Carlos Rocha, a former FedEx driver, has sued the delivery company for allegedly defrauding him, among a host of other alleged violations.
Rocha, who worked for FedEx between 2006 and 2010, claims in the lawsuit that FedEx Ground stole money from him and took advantage of him to avoid legal liabilities and taxes. He filed the complaint in an Illinois circuit court on Oct. 30.
The lawsuit includes a laundry list of complaints. From Courthouse News Service:
Rocha's 104-page complaint, filed by Lisa Johnson with Anchor Law Offices of West Palm Beach, includes 16 causes of action, including RICO violations, restraint of trade, unlawful tying arrangements, consumer fraud, deceptive trade, fraudulent inducement, tortious interference, illegal deductions from wages, breach of operating agreement, breach of faith, unjust enrichment and retaliatory firing.

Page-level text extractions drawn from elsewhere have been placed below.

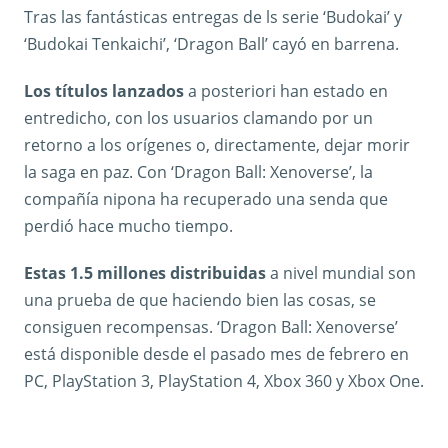
Tras las fantásticas entregas de ls serie ‘Budokai’ y
‘Budokai Tenkaichi’, ‘Dragon Ball’ cayó en barrena.
Los títulos lanzados
a posteriori han estado en
entredicho, con los usuarios clamando por un
retorno a los orígenes o, directamente, dejar morir
la saga en paz. Con ‘Dragon Ball: Xenoverse’, la
compañía nipona ha recuperado una senda que
perdió hace mucho tiempo.
Estas 1.5 millones distribuidas
a nivel mundial son
una prueba de que haciendo bien las cosas, se
consiguen recompensas. ‘Dragon Ball: Xenoverse’
está disponible desde el pasado mes de febrero en
PC, PlayStation 3, PlayStation 4, Xbox 360 y Xbox One.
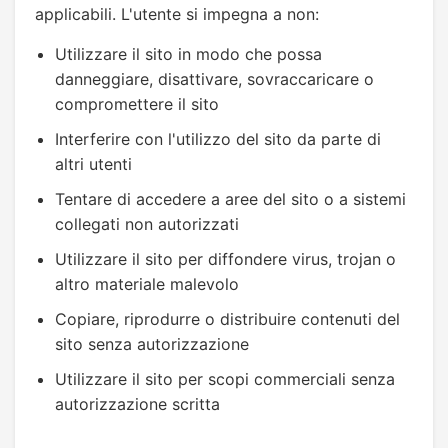
applicabili. L'utente si impegna a non:
Utilizzare il sito in modo che possa
danneggiare, disattivare, sovraccaricare o
compromettere il sito
Interferire con l'utilizzo del sito da parte di
altri utenti
Tentare di accedere a aree del sito o a sistemi
collegati non autorizzati
Utilizzare il sito per diffondere virus, trojan o
altro materiale malevolo
Copiare, riprodurre o distribuire contenuti del
sito senza autorizzazione
Utilizzare il sito per scopi commerciali senza
autorizzazione scritta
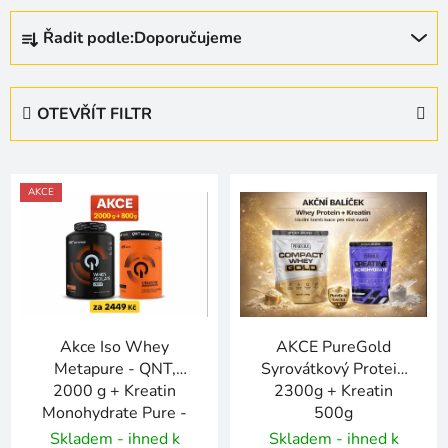
Ř
Řadit podle:
Doporučujeme
a
z
e
OTEVŘÍT FILTR
n
í
V
p
ý
AKCE
r
p
o
i
d
s
u
p
k
r
t
Akce Iso Whey
AKCE PureGold
o
ů
Metapure - QNT,
Syrovátkový Protein
d
2000 g + Kreatin
2300g + Kreatin
u
Monohydrate Pure -
500g
k
QNT, 800 g za 2449
Skladem - ihned k
Skladem - ihned k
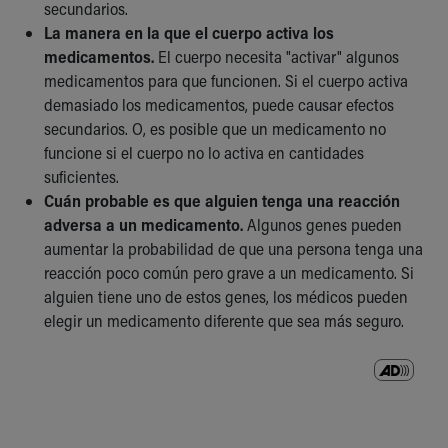
Financial Services
secundarios.
Rest Accommodations
La manera en la que el cuerpo activa los
Visiting
medicamentos.
El cuerpo necesita "activar" algunos
Gift Shop
medicamentos para que funcionen. Si el cuerpo activa
Department of Public Safety
demasiado los medicamentos, puede causar efectos
Health Info
secundarios. O, es posible que un medicamento no
Health Information
funcione si el cuerpo no lo activa en cantidades
Healthy Info, Healthy Kids
suficientes.
Inside Children's Blog
Cuán probable es que alguien tenga una reacción
KidsHealth Topics
adversa a un medicamento.
Algunos genes pueden
Family Library
aumentar la probabilidad de que una persona tenga una
Educational Resources
reacción poco común pero grave a un medicamento. Si
Injury Prevention
alguien tiene uno de estos genes, los médicos pueden
Medical Records
elegir un medicamento diferente que sea más seguro.
Symptom Checker
Skip to main content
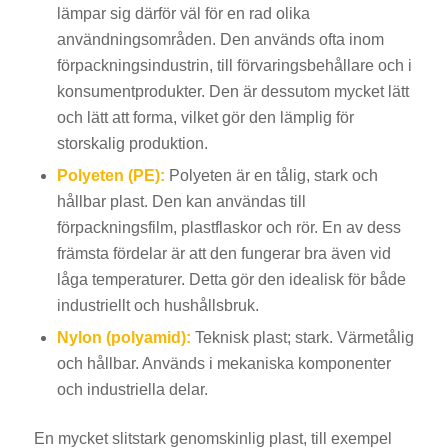
lämpar sig därför väl för en rad olika
användningsområden. Den används ofta inom
förpackningsindustrin, till förvaringsbehållare och i
konsumentprodukter. Den är dessutom mycket lätt
och lätt att forma, vilket gör den lämplig för
storskalig produktion.
Polyeten (PE):
Polyeten är en tålig, stark och
hållbar plast. Den kan användas till
förpackningsfilm, plastflaskor och rör. En av dess
främsta fördelar är att den fungerar bra även vid
låga temperaturer. Detta gör den idealisk för både
industriellt och hushållsbruk.
Nylon (polyamid):
Teknisk plast; stark. Värmetålig
och hållbar. Används i mekaniska komponenter
och industriella delar.
En mycket slitstark genomskinlig plast, till exempel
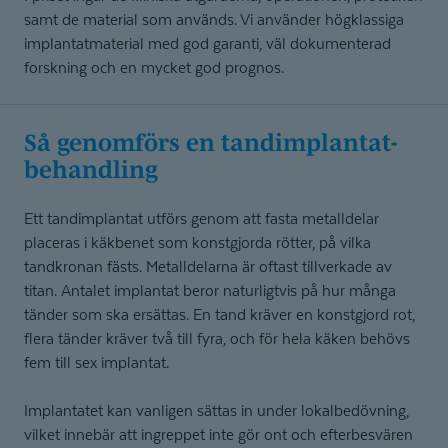
samt de material som används. Vi använder högklassiga
implantatmaterial med god garanti, väl dokumenterad
forskning och en mycket god prognos.
Så genomförs en tandimplan­tat­
be­handling
Ett tandimplantat utförs genom att fasta metalldelar
placeras i käkbenet som konstgjorda rötter, på vilka
tandkronan fästs. Metalldelarna är oftast tillverkade av
titan. Antalet implantat beror naturligtvis på hur många
tänder som ska ersättas. En tand kräver en konstgjord rot,
flera tänder kräver två till fyra, och för hela käken behövs
fem till sex implantat.
Implantatet kan vanligen sättas in under lokalbedövning,
vilket innebär att ingreppet inte gör ont och efterbesvären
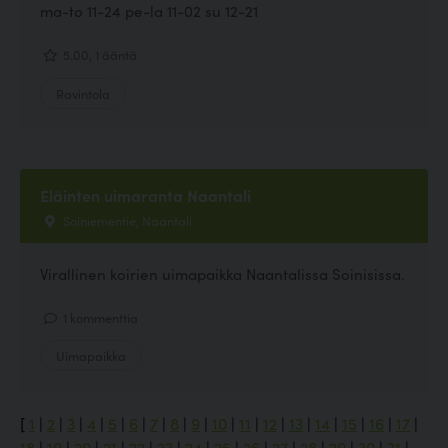
ma-to 11-24 pe-la 11-02 su 12-21
5.00, 1 ääntä
Ravintola
Eläinten uimaranta Naantali
Soiniementie, Naantali
Virallinen koirien uimapaikka Naantalissa Soinisissa.
1 kommenttia
Uimapaikka
[
1
|
2
|
3
|
4
|
5
|
6
|
7
|
8
|
9
|
10
|
11
|
12
|
13
|
14
|
15
|
16
|
17
|
18
|
19
|
20
|
21
|
22
|
23
|
24
|
25
|
26
|
27
|
28
|
29
|
30
|
31
|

FedEx Ground called the lawsuit's claims "meritless" in a statement. "We are confident that in this case the company's independent contractor model will be validated as it has been by more than 100 previous state and federal rulings," Angela Wheland, a spokeswoman for FedEx Ground, said in a statement. "This business model has enabled thousands of small businesses to thrive, grow and deliver exceptional customer service."
In the complaint, Rocha calls his original agreement with FedEx "onerous and one-sided," something he blames on the company identifying drivers as independent contractors instead of employees. He also claims that FedEx often did not always follow the agreement, that the company used "threat, intimidation and sheer force" to ensure continued cooperation, and that FedEx security sometimes "physically assaulted" other workers.
According to Rocha, FedEx took away his ability to hire his own help but nevertheless forced him to pay their wages and work accident and workers' compensation insurance costs through "unlawful and involuntary" wage deductions, as well as their training and screening costs.
The suit also details one incident that Rocha says nearly cost him his life. He says that in 2007, FedEx made him drive even when he told them he was sick, and that he "almost died on the road when his gall bladder burst." To make matters worse, the complaint claims, FedEx eventually fired the helper who was in his truck at the time and took him to the hospital.
FedEx has faced lawsuits in the past for identifying its drivers as contractors instead of employees. In 2010, the delivery company paid $2.3 million to settle charges that it had failed to pay unemployment insurance for its drivers. A year-long investigation by Montana's attorney general found that FedEx treated its drivers as employees but misidentified them as contractors to avoid giving them benefits.